**Exercise details:**
Nothing in the data may be omitted; output it all verbatim.

**Available data:**
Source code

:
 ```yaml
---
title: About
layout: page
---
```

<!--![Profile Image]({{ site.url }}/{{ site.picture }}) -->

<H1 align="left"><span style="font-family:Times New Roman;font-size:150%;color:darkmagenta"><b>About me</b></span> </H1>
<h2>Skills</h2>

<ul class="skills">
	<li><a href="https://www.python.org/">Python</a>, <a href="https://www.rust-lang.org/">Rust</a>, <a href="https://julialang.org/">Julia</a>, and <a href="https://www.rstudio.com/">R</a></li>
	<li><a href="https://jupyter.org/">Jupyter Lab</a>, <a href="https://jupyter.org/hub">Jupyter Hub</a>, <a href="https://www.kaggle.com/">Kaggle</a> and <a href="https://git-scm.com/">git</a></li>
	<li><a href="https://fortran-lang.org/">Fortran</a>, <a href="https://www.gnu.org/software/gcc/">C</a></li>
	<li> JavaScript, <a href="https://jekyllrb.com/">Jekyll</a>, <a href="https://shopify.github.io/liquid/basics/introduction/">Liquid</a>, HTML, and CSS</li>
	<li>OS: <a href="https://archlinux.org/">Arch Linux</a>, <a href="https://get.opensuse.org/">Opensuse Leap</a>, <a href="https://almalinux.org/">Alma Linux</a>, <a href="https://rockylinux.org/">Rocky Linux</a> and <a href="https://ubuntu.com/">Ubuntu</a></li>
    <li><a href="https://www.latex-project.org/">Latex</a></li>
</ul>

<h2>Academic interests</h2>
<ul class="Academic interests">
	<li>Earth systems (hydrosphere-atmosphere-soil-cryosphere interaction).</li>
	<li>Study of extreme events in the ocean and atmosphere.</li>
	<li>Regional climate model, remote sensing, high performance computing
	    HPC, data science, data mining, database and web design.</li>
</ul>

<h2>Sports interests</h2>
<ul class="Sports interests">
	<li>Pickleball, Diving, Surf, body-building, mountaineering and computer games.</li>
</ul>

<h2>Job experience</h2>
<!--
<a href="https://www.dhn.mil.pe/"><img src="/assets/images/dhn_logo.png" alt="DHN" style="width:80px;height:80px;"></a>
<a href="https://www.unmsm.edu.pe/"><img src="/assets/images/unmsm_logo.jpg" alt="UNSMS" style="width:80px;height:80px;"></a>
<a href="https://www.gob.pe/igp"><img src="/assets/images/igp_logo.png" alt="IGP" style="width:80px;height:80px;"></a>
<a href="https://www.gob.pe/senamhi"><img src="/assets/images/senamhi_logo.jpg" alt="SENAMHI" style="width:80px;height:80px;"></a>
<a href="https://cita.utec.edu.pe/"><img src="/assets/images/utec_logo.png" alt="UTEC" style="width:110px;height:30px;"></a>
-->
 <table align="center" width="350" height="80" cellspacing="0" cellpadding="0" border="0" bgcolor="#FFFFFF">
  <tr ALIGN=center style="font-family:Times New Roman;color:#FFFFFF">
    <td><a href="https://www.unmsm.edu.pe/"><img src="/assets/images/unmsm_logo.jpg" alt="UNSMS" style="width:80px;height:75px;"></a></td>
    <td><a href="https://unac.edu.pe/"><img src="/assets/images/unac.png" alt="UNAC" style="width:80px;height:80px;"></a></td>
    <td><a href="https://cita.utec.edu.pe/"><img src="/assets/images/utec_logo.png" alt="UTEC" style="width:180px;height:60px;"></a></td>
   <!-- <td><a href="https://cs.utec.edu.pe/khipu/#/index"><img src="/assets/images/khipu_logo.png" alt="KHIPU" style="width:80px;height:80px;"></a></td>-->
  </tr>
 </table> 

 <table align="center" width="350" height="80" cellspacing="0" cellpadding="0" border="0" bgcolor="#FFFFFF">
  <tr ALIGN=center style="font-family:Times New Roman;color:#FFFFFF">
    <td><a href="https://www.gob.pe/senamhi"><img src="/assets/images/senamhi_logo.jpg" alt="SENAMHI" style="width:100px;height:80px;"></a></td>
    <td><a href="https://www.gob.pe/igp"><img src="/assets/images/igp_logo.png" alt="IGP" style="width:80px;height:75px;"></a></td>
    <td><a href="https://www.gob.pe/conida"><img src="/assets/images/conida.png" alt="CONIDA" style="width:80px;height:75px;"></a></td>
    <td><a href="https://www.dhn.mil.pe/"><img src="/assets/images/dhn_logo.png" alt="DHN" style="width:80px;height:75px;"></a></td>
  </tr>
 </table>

**Answer area:**
Source code

:
 ```yaml
---
title: About
layout: page
---
```

<!--![Profile Image]({{ site.url }}/{{ site.picture }}) -->

<H1 align="left"><span style="font-family:Times New Roman;font-size:150%;color:darkmagenta"><b>About me</b></span> </H1>
<h2>Skills</h2>

<ul class="skills">
	<li><a href="https://www.python.org/">Python</a>, <a href="https://www.rust-lang.org/">Rust</a>, <a href="https://julialang.org/">Julia</a>, and <a href="https://www.rstudio.com/">R</a></li>
	<li><a href="https://jupyter.org/">Jupyter Lab</a>, <a href="https://jupyter.org/hub">Jupyter Hub</a>, <a href="https://www.kaggle.com/">Kaggle</a> and <a href="https://git-scm.com/">git</a></li>
	<li><a href="https://fortran-lang.org/">Fortran</a>, <a href="https://www.gnu.org/software/gcc/">C</a></li>
	<li> JavaScript, <a href="https://jekyllrb.com/">Jekyll</a>, <a href="https://shopify.github.io/liquid/basics/introduction/">Liquid</a>, HTML, and CSS</li>
	<li>OS: <a href="https://archlinux.org/">Arch Linux</a>, <a href="https://get.opensuse.org/">Opensuse Leap</a>, <a href="https://almalinux.org/">Alma Linux</a>, <a href="https://rockylinux.org/">Rocky Linux</a> and <a href="https://ubuntu.com/">Ubuntu</a></li>
    <li><a href="https://www.latex-project.org/">Latex</a></li>
</ul>

<h2>Academic interests</h2>
<ul class="Academic interests">
	<li>Earth systems (hydrosphere-atmosphere-soil-cryosphere interaction).</li>
	<li>Study of extreme events in the ocean and atmosphere.</li>
	<li>Regional climate model, remote sensing, high performance computing
	    HPC, data science, data mining, database and web design.</li>
</ul>

<h2>Sports interests</h2>
<ul class="Sports interests">
	<li>Pickleball, Diving, Surf, body-building, mountaineering and computer games.</li>
</ul>

<h2>Job experience</h2>
<!--
<a href="https://www.dhn.mil.pe/"><img src="/assets/images/dhn_logo.png" alt="DHN" style="width:80px;height:80px;"></a>
<a href="https://www.unmsm.edu.pe/"><img src="/assets/images/unmsm_logo.jpg" alt="UNSMS" style="width:80px;height:80px;"></a>
<a href="https://www.gob.pe/igp"><img src="/assets/images/igp_logo.png" alt="IGP" style="width:80px;height:80px;"></a>
<a href="https://www.gob.pe/senamhi"><img src="/assets/images/senamhi_logo.jpg" alt="SENAMHI" style="width:80px;height:80px;"></a>
<a href="https://cita.utec.edu.pe/"><img src="/assets/images/utec_logo.png" alt="UTEC" style="width:110px;height:30px;"></a>
-->
 <table align="center" width="350" height="80" cellspacing="0" cellpadding="0" border="0" bgcolor="#FFFFFF">
  <tr ALIGN=center style="font-family:Times New Roman;color:#FFFFFF">
    <td><a href="https://www.unmsm.edu.pe/"><img src="/assets/images/unmsm_logo.jpg" alt="UNSMS" style="width:80px;height:75px;"></a></td>
    <td><a href="https://unac.edu.pe/"><img src="/assets/images/unac.png" alt="UNAC" style="width:80px;height:80px;"></a></td>
    <td><a href="https://cita.utec.edu.pe/"><img src="/assets/images/utec_logo.png" alt="UTEC" style="width:180px;height:60px;"></a></td>
   <!-- <td><a href="https://cs.utec.edu.pe/khipu/#/index"><img src="/assets/images/khipu_logo.png" alt="KHIPU" style="width:80px;height:80px;"></a></td>-->
  </tr>
 </table> 

 <table align="center" width="350" height="80" cellspacing="0" cellpadding="0" border="0" bgcolor="#FFFFFF">
  <tr ALIGN=center style="font-family:Times New Roman;color:#FFFFFF">
    <td><a href="https://www.gob.pe/senamhi"><img src="/assets/images/senamhi_logo.jpg" alt="SENAMHI" style="width:100px;height:80px;"></a></td>
    <td><a href="https://www.gob.pe/igp"><img src="/assets/images/igp_logo.png" alt="IGP" style="width:80px;height:75px;"></a></td>
    <td><a href="https://www.gob.pe/conida"><img src="/assets/images/conida.png" alt="CONIDA" style="width:80px;height:75px;"></a></td>
    <td><a href="https://www.dhn.mil.pe/"><img src="/assets/images/dhn_logo.png" alt="DHN" style="width:80px;height:75px;"></a></td>
  </tr>
 </table>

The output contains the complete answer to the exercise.